Se muere una estrella y las televisiones sacan la silla de anea a la calle, que en este caso es el salón, la cocina o el dormitorio en el que reina el televisor. Desde esa silla hay garantía de primera línea, como en la playa, para que no nos perdamos ni una sola lágrima, para que leamos en los labios de la familia y los allegados del difunto toda palabra de recuerdo y consuelo.
Me resulta curioso que en el patio de vecindad triunfen los duelos de la realeza y la aristocracia frente a los de las folclóricas y demás peinetas, pues en las penas de sangre azul apenas hay banda sonora de ayes, gritos ni aspavientos, sino rigor y contención. No es mala escuela.
Se murió la duquesa de Alba, lo que podría ser verso en una copla de los hermanos Quintero. La aristócrata de los aristócratas ha sido un referente de lo pintoresco, causa de rechifla, motivo de vodevil e imitación jocosa y hasta ofensiva a causa de sus haceres y decires un tanto disparatados. Tras el rigor mortis, los mismos comentaristas que la agredían la festejan como ejemplo de una libertad heroica, como si después de Manuela Malasaña y los protagonistas del Dos de Mayo que pintara Goya, retratista de la Casa, le correspondiera a doña Cayetana un tercer puesto por haber insistido –como los niños caprichosos- que siempre hacía lo que le daba la gana.

**Enunciado**: Reescribe el texto sobre la duquesa de Alba comenzando en "Me resulta curioso" y terminando en "es mala escuela.", con "corral de vecinos" en lugar de "patio de vecindad".

**Material proporcionado**:
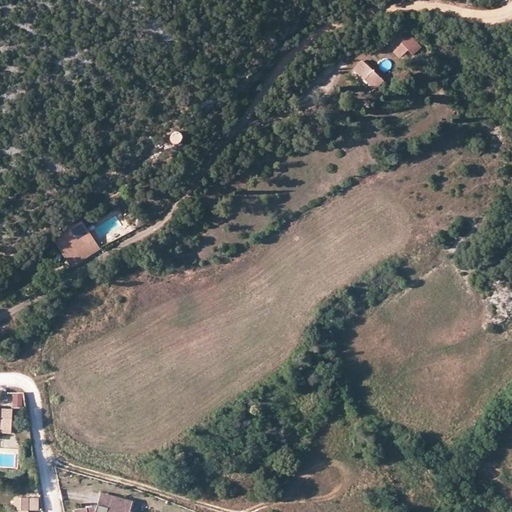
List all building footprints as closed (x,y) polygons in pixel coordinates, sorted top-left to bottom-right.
[(410,35),(394,50),(401,56),(408,49),(413,53),(418,48),(414,43),(416,41),(410,35)] [(362,59),(354,68),(374,87),(382,77),(362,59)] [(182,130),(179,127),(174,127),(170,129),(169,133),(170,137),(173,140),(177,140),(181,138),(183,134),(182,130)] [(81,218),(52,238),(71,266),(100,246),(81,218)] [(11,283),(22,277),(16,266),(5,272),(11,283)] [(22,391),(13,392),(13,406),(22,406),(22,391)] [(2,408),(3,431),(13,431),(12,408),(2,408)] [(118,509),(122,497),(101,491),(98,504),(118,509)] [(88,511),(87,507),(74,509),(74,511),(129,511),(133,500),(122,497),(118,509),(98,504),(97,505),(96,510),(88,511)] [(15,511),(27,511),(27,498),(14,499),(15,511)] [(38,498),(27,498),(27,511),(38,511),(38,498)]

**Solución propuesta**:
Me resulta curioso que en el corral de vecinos triunfen los duelos de la realeza y la aristocracia frente a los de las folclóricas y demás peinetas, pues en las penas de sangre azul apenas hay banda sonora de ayes, gritos ni aspavientos, sino rigor y contención. No es mala escuela.